The following is the text of a news release from the U.S. Coast Guard:

(WARRENTON, Ore.) — The Coast Guard coordinated assistance for the disabled tug Mauna Loa, which became disabled and began to drift toward the Washington coast on Tuesday.

The 113-foot Mauna Loa along with its 320-foot barge were met by the crew of tug Lauren Foss, who took it into tow and is towing the disabled vessel to Port Angeles, Wash.

Watch standers at Coast Guard Sector Columbia River received the report from the master of the disabled tug stating that they suffered engine failure and were drifting toward the coast. Watch standers then coordinated with the owner of the tug who contracted with the tugs Lauren Foss, out of Neah Bay, and David Brusco, out of Cathlamet, to intercept Mauna Loa before it could drift aground.
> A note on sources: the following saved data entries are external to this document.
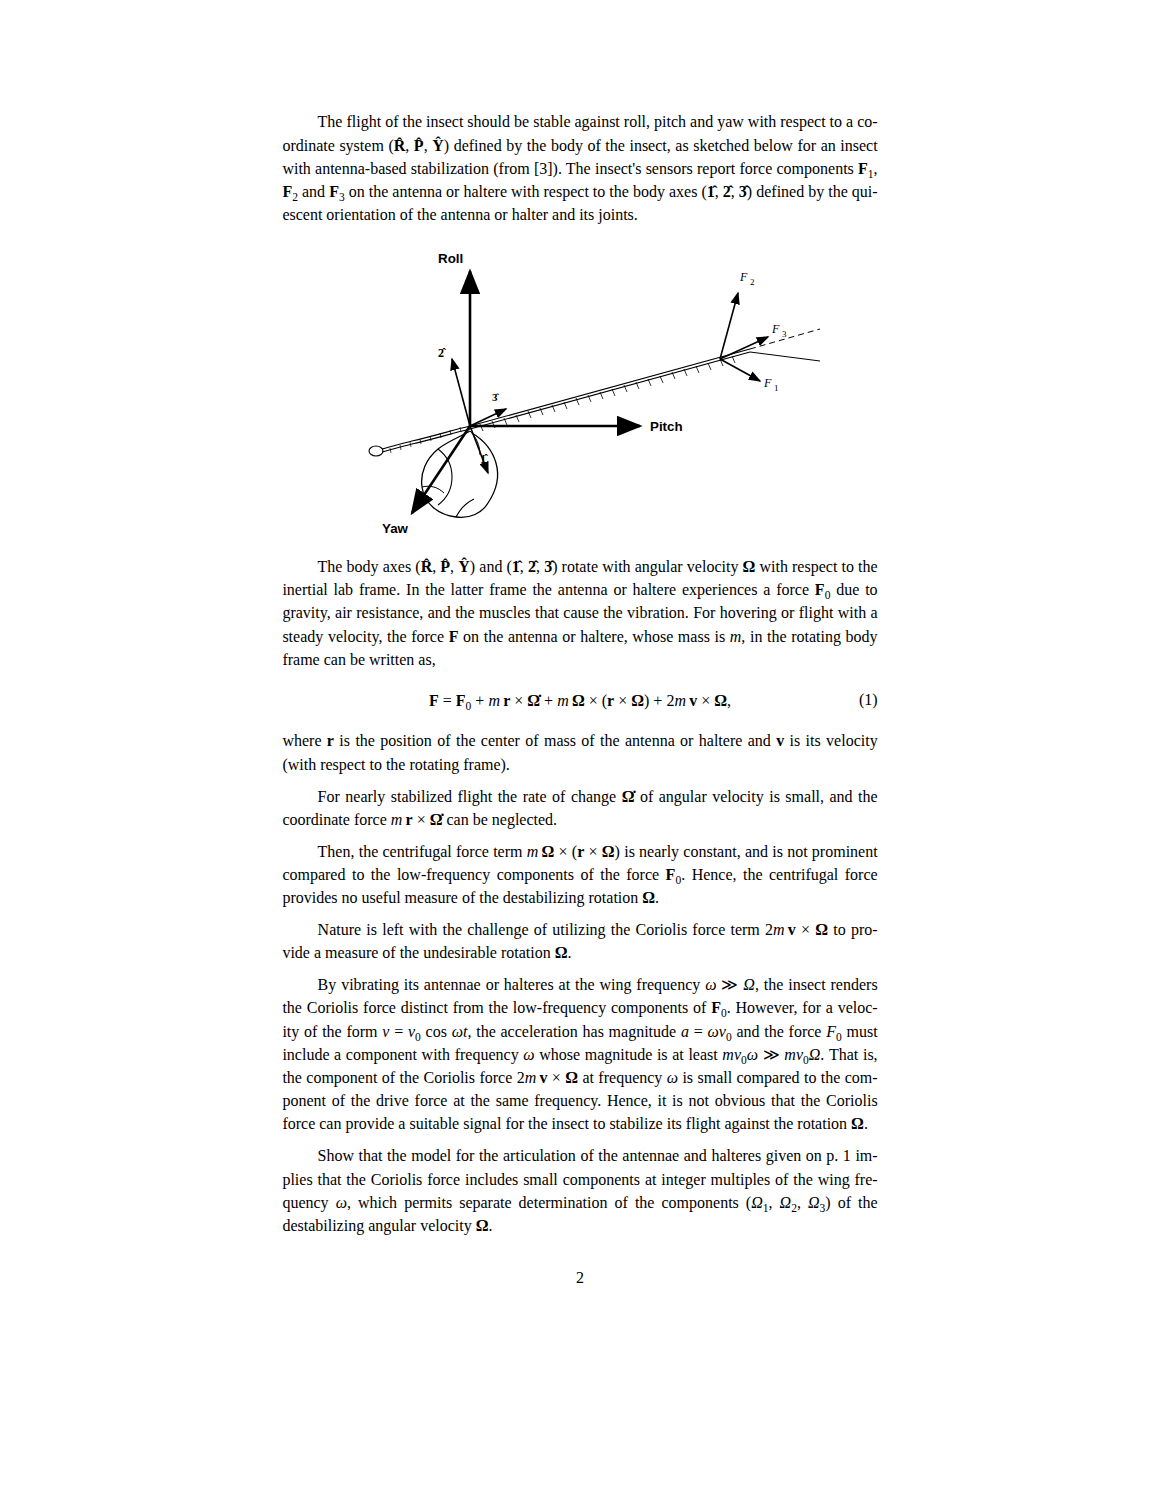The flight of the insect should be stable against roll, pitch and yaw with respect to a coordinate system (R̂, P̂, Ŷ) defined by the body of the insect, as sketched below for an insect with antenna-based stabilization (from [3]). The insect's sensors report force components F1, F2 and F3 on the antenna or haltere with respect to the body axes (1̂, 2̂, 3̂) defined by the quiescent orientation of the antenna or halter and its joints.
Roll Pitch Yaw 2̂ 3̂ 1̂ F 2 F 3 F 1
The body axes (R̂, P̂, Ŷ) and (1̂, 2̂, 3̂) rotate with angular velocity Ω with respect to the inertial lab frame. In the latter frame the antenna or haltere experiences a force F0 due to gravity, air resistance, and the muscles that cause the vibration. For hovering or flight with a steady velocity, the force F on the antenna or haltere, whose mass is m, in the rotating body frame can be written as,
F = F0 + m r × Ω̇ + m Ω × (r × Ω) + 2m v × Ω, (1)
where r is the position of the center of mass of the antenna or haltere and v is its velocity (with respect to the rotating frame).
For nearly stabilized flight the rate of change Ω̇ of angular velocity is small, and the coordinate force m r × Ω̇ can be neglected.
Then, the centrifugal force term m Ω × (r × Ω) is nearly constant, and is not prominent compared to the low-frequency components of the force F0. Hence, the centrifugal force provides no useful measure of the destabilizing rotation Ω.
Nature is left with the challenge of utilizing the Coriolis force term 2m v × Ω to provide a measure of the undesirable rotation Ω.
By vibrating its antennae or halteres at the wing frequency ω ≫ Ω, the insect renders the Coriolis force distinct from the low-frequency components of F0. However, for a velocity of the form v = v0 cos ωt, the acceleration has magnitude a = ωv0 and the force F0 must include a component with frequency ω whose magnitude is at least mv0ω ≫ mv0Ω. That is, the component of the Coriolis force 2m v × Ω at frequency ω is small compared to the component of the drive force at the same frequency. Hence, it is not obvious that the Coriolis force can provide a suitable signal for the insect to stabilize its flight against the rotation Ω.
Show that the model for the articulation of the antennae and halteres given on p. 1 implies that the Coriolis force includes small components at integer multiples of the wing frequency ω, which permits separate determination of the components (Ω1, Ω2, Ω3) of the destabilizing angular velocity Ω.
2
Due to increasing currents, a Coast Guard Station Grays Harbor 47-foot motor lifeboat crew launched to act as emergency safety standby to pull the four crewmembers from Mauna Loa in the event the en route tugs were unable to arrive on scene before Mauna Loa ran aground.

Lauren Foss is the current emergency rescue towing vessel based out of Neah Bay, Wash. The ERTV is a state of Washington mandated program funded by fees levied on vessels calling on Puget Sound. This program was developed to provide a resource to ensure that vessels that became disabled offshore were able to be intercepted before they endangered ecologically sensitive shores. The ERTV is continually stationed in Neah Bay to respond to incidents just like this one. Depending on the circumstances of the deployment of the ERTV, another tug may backfill for the ERTV when it is deployed as it was in this case. The Marine Exchange of Puget Sound acts as the administrative agent for the ERTV program, however, the services of the ERTV, when needed, are arranged for directly with the dispatches at Foss Maritime.

“Thanks to programs like that of the ERTV and others administered by the Marine Exchange, the professionalism of our Coast Guard watch standers as well as clear and concise planning with all parties involved, we were able to get the crew of the Mauna Loa the assistance they needed,” said Laird Hail, director, Puget Sound Vessel Traffic Service, Coast Guard Sector Puget Sound. “The ability to coordinate with our maritime community greatly helped negate a situation that could have resulted in injuries to the crewmembers aboard the disabled tug or possible harm to the environment.”

Weather on scene at the time of the incident was reported as 25 mph winds and 8-foot seas.

Mauna Loa is due to arrive in Port Angeles at 11 p.m. Wednesday.